-- Exercises --
**1)** According to the passage on the NVIDIA A100 GPU, into how many distinct hardware instances can one GPU be sliced at most?
**2)** In the passage on the NVIDIA A100 GPU, reproduce the part that opens with the words containing "Diagram of NVIDIA" and closes with "NVIDIA’s MIG documentation.".

-- Supplied passage --
--- START ---

In the NVIDIA A100 GPU, NVIDIA increased cache & global memory size, introduced new instruction types, enabled new asynchronous data copy capabilities, and more. More complete information is available in our Knowledge Center article which summarizes the features of the Ampere GPU architecture. However, it could be argued that the biggest architecture change is the introduction of MIG.

Multi-Instance GPU (MIG)

For years, virtualization has allowed CPUs to be virtually broken into chunks and shared between a wide group of users and/or applications. One physical CPU device might be simultaneously running jobs for a dozen different users. The flexibility and security offered by virtualization has spawned billion dollar businesses and whole new industries.

NVIDIA GPUs have supported multiple users and virtualization for a couple of generations, but NVIDIA A100 GPUs with MIG are the first to support physical separation of those tasks. In essence, one GPU can now be sliced into up to seven distinct hardware instances. Each instance then runs its own completely independent applications with no interruption or “noise” from other applications running on the GPU:

Diagram of NVIDIA Multi-Instance GPU demonstrating seven separate user instances on one GPU
NVIDIA Multi-Instance GPU supports seven separate user instances on one GPU

The MIG capabilities are significant enough that we won’t attempt to address them all here. Instead, we’ll highlight the most important aspects of MIG. Readers needing complete implementation details are encouraged to reference NVIDIA’s MIG documentation.

Each GPU can have MIG enabled or disabled (which means a DGX A100 system might have some shared GPUs and some dedicated GPUs). Enabling MIG on a GPU has the following effects:

  • One NVIDIA A100 GPU may be split into anywhere between 2 and 7 GPU Instances
  • Each of the GPU Instances receives a dedicated set of hardware units: GPU compute resources (including streaming multiprocessors/SMs, and GPU engines such as copy engines or NVDEC video decoders), and isolated paths through the entire memory system (L2 cache, memory controllers, and DRAM address busses, etc)

--- END ---

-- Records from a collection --
--- START ---

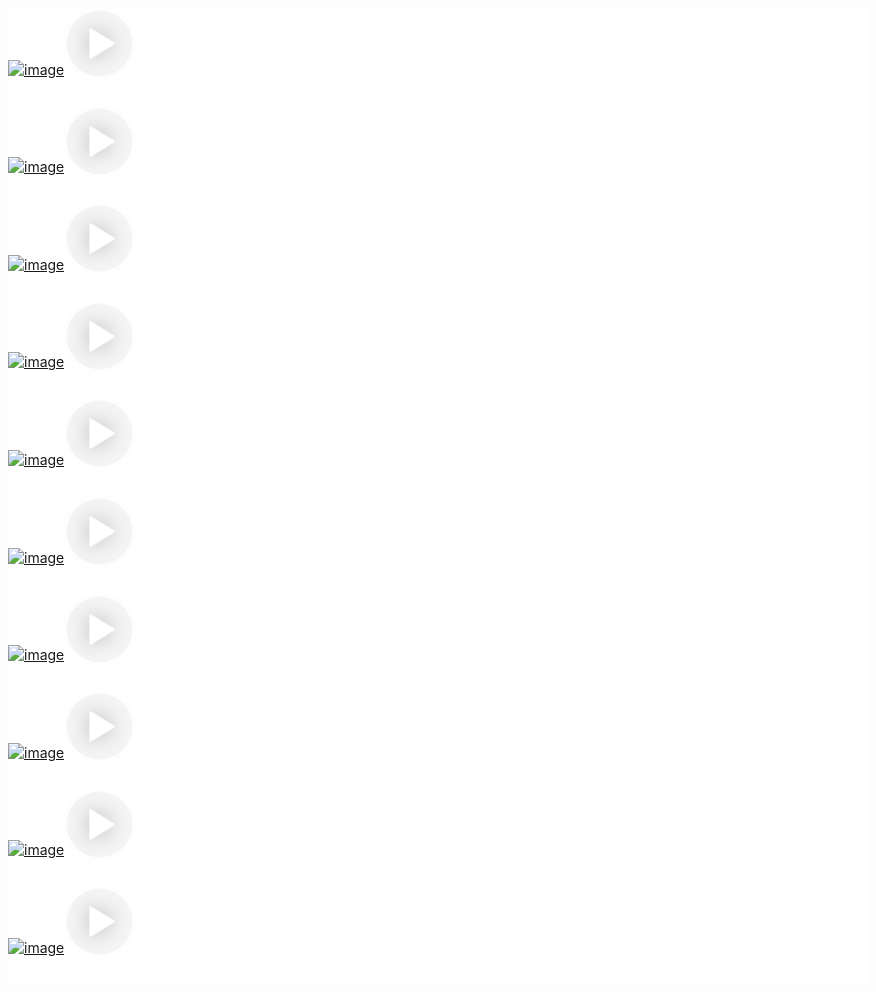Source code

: <div class="stretchy-wrapper"><div><a href="https://www.youtube.com/watch?v=ZoyC4lANBDk" data-toggle="lightbox"><img src="https://i.ytimg.com/vi/ZoyC4lANBDk/mqdefault.jpg" alt="image" style="overflow: hidden; width:100%;"><img src="/play_btn.png" alt="play" class="playBtn"></a><br><br>
</div></div>
<div class="stretchy-wrapper"><div><a href="https://www.youtube.com/watch?v=lUuvkmjKFXs" data-toggle="lightbox"><img src="https://i.ytimg.com/vi/lUuvkmjKFXs/mqdefault.jpg" alt="image" style="overflow: hidden; width:100%;"><img src="/play_btn.png" alt="play" class="playBtn"></a><br><br>
</div></div>
<div class="stretchy-wrapper"><div><a href="https://www.youtube.com/watch?v=vecj1HTw-Pw" data-toggle="lightbox"><img src="https://i.ytimg.com/vi/vecj1HTw-Pw/mqdefault.jpg" alt="image" style="overflow: hidden; width:100%;"><img src="/play_btn.png" alt="play" class="playBtn"></a><br><br>
</div></div>
<div class="stretchy-wrapper"><div><a href="https://www.youtube.com/watch?v=DUXaCfd8knY" data-toggle="lightbox"><img src="https://i.ytimg.com/vi/DUXaCfd8knY/mqdefault.jpg" alt="image" style="overflow: hidden; width:100%;"><img src="/play_btn.png" alt="play" class="playBtn"></a><br><br>
</div></div>
<div class="stretchy-wrapper"><div><a href="https://www.youtube.com/watch?v=3RXcZYJmfuE" data-toggle="lightbox"><img src="https://i.ytimg.com/vi/3RXcZYJmfuE/mqdefault.jpg" alt="image" style="overflow: hidden; width:100%;"><img src="/play_btn.png" alt="play" class="playBtn"></a><br><br>
</div></div>
<div class="stretchy-wrapper"><div><a href="https://www.youtube.com/watch?v=L6lfAxR3yVY" data-toggle="lightbox"><img src="https://i.ytimg.com/vi/L6lfAxR3yVY/mqdefault.jpg" alt="image" style="overflow: hidden; width:100%;"><img src="/play_btn.png" alt="play" class="playBtn"></a><br><br>
</div></div>
<div class="stretchy-wrapper"><div><a href="https://www.youtube.com/watch?v=oVPBCJXb8F0" data-toggle="lightbox"><img src="https://i.ytimg.com/vi/oVPBCJXb8F0/mqdefault.jpg" alt="image" style="overflow: hidden; width:100%;"><img src="/play_btn.png" alt="play" class="playBtn"></a><br><br>
</div></div>
<div class="stretchy-wrapper"><div><a href="https://www.youtube.com/watch?v=kwdmcVEY7Yc" data-toggle="lightbox"><img src="https://i.ytimg.com/vi/kwdmcVEY7Yc/mqdefault.jpg" alt="image" style="overflow: hidden; width:100%;"><img src="/play_btn.png" alt="play" class="playBtn"></a><br><br>
</div></div>
<div class="stretchy-wrapper"><div><a href="https://www.youtube.com/watch?v=knDksABexdY" data-toggle="lightbox"><img src="https://i.ytimg.com/vi/knDksABexdY/mqdefault.jpg" alt="image" style="overflow: hidden; width:100%;"><img src="/play_btn.png" alt="play" class="playBtn"></a><br><br>
</div></div>
<div class="stretchy-wrapper"><div><a href="https://www.youtube.com/watch?v=ZjBfq-89In8" data-toggle="lightbox"><img src="https://i.ytimg.com/vi/ZjBfq-89In8/mqdefault.jpg" alt="image" style="overflow: hidden; width:100%;"><img src="/play_btn.png" alt="play" class="playBtn"></a><br><br>
</div></div>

--- END ---

-- Task solutions --
**1)** Up to seven.

**2)**
Diagram of NVIDIA Multi-Instance GPU demonstrating seven separate user instances on one GPU
NVIDIA Multi-Instance GPU supports seven separate user instances on one GPU

The MIG capabilities are significant enough that we won’t attempt to address them all here. Instead, we’ll highlight the most important aspects of MIG. Readers needing complete implementation details are encouraged to reference NVIDIA’s MIG documentation.